Одной из главных задач писателя Достоевский считал создание текста, максимально насыщенного содержанием. В течение всей творческой жизни он неустанно искал способы художественного приращения смыслов. Такие традиционные элементы поэтики, как сюжет, композиция, система образов, художественный хронотоп и др., в романах Достоевского всегда, помимо своей прямой функции, выполняют некие особенные задачи, которые позволяют писателю значительно расширить смысловое пространство произведения.

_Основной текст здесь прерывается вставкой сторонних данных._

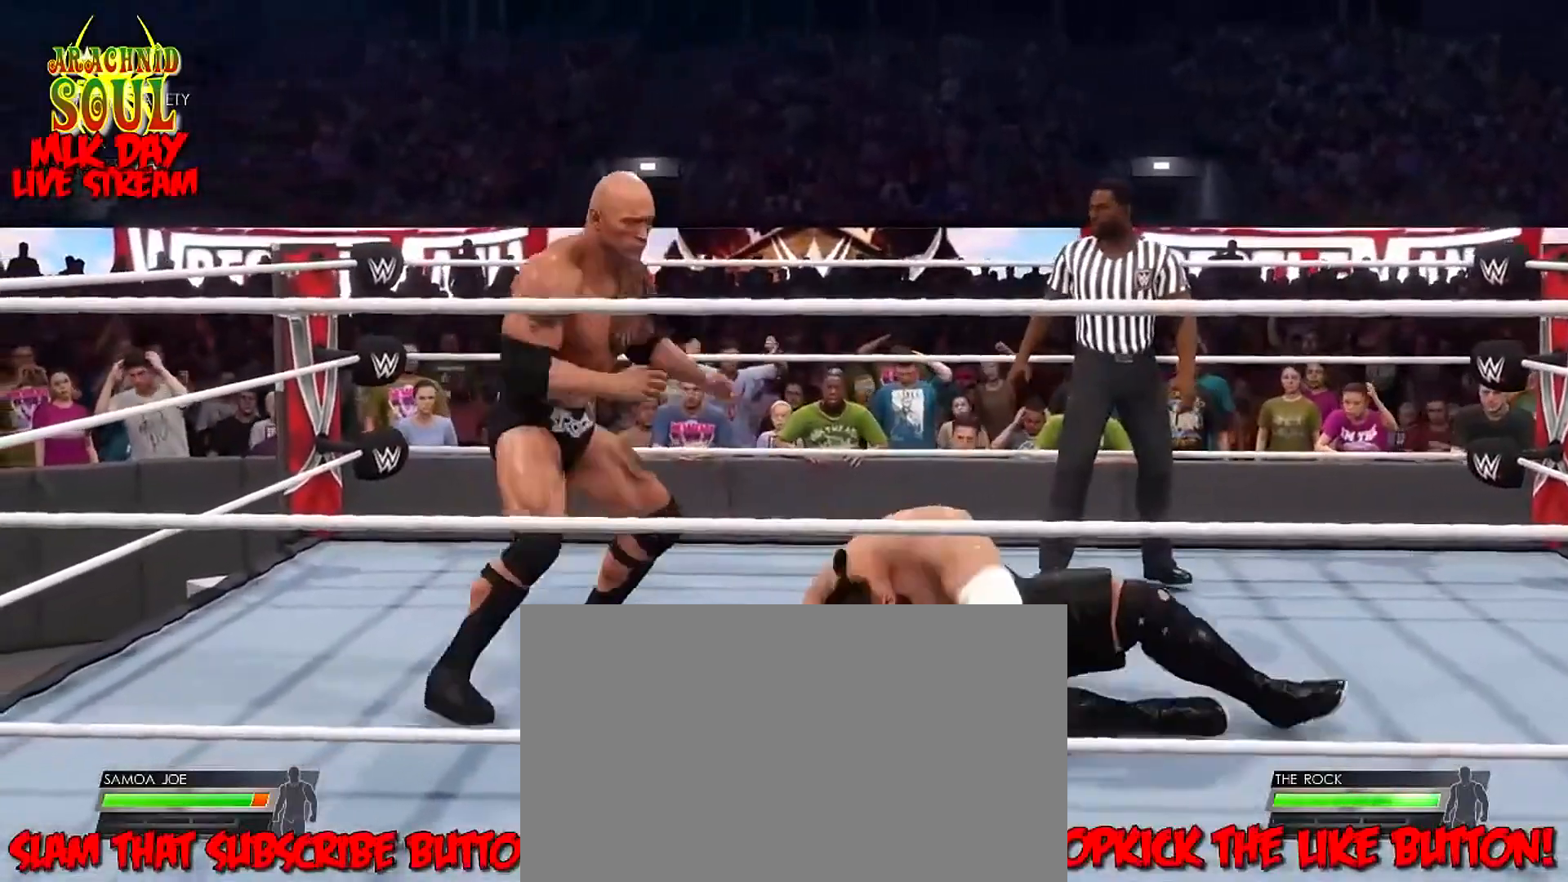
{"buttons": [], "left_stick": "up-left", "right_stick": "center", "events": []}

Одним из открытий Достоевского-художника стало эстетическое расширение функций синекдохи. Он творчески переосмыслил эту специфическую разновидность метафорического дискурса, перенеся из области языковых средств художественной выразительности на сюжетно-композиционный уровень. При этом внес существенное изменение в саму структуру тропа. Часть, деталь, у Достоевского, выступая представительницей некоего целого, не заменяет его, устраняя из художественного пространства, но, напротив, вводит его в текст во всей полноте и напряженности смыслов. Синекдоха у Достоевского – это вершина айсберга, забвение подводной части которого чревато катастрофой, в данном случае – утратой значимой части смысла, если не полной потерей его.
Сюжетно-композиционная синекдоха является важным средством реализации «большого диалога» в романах Достоевского. С ее помощью писатель приводит в действие механизм «обмена репликами», если развивать далее терминологическую метафору Бахтина. Наиболее ответственные сцены и эпизоды романов Достоевского обладают свойством динамического присутствия в композиционной структуре повествования. В отличие от классического романа они не имеют жесткой фиксации в той или иной, обусловленной сюжетом, части произведения (вроде завязки, кульминации или развязки). Они, точно действующие лица, вновь и вновь появляются в тексте то как припоминание героя, то как указание автора, то как элемент действия – жест, поза, реплика. Их участие в сюжете сродни жизни персонажей. Они активно влияют на происходящие события, меняют картину мира и сами меняются, обретая одни и утрачивая другие свойства и смыслы.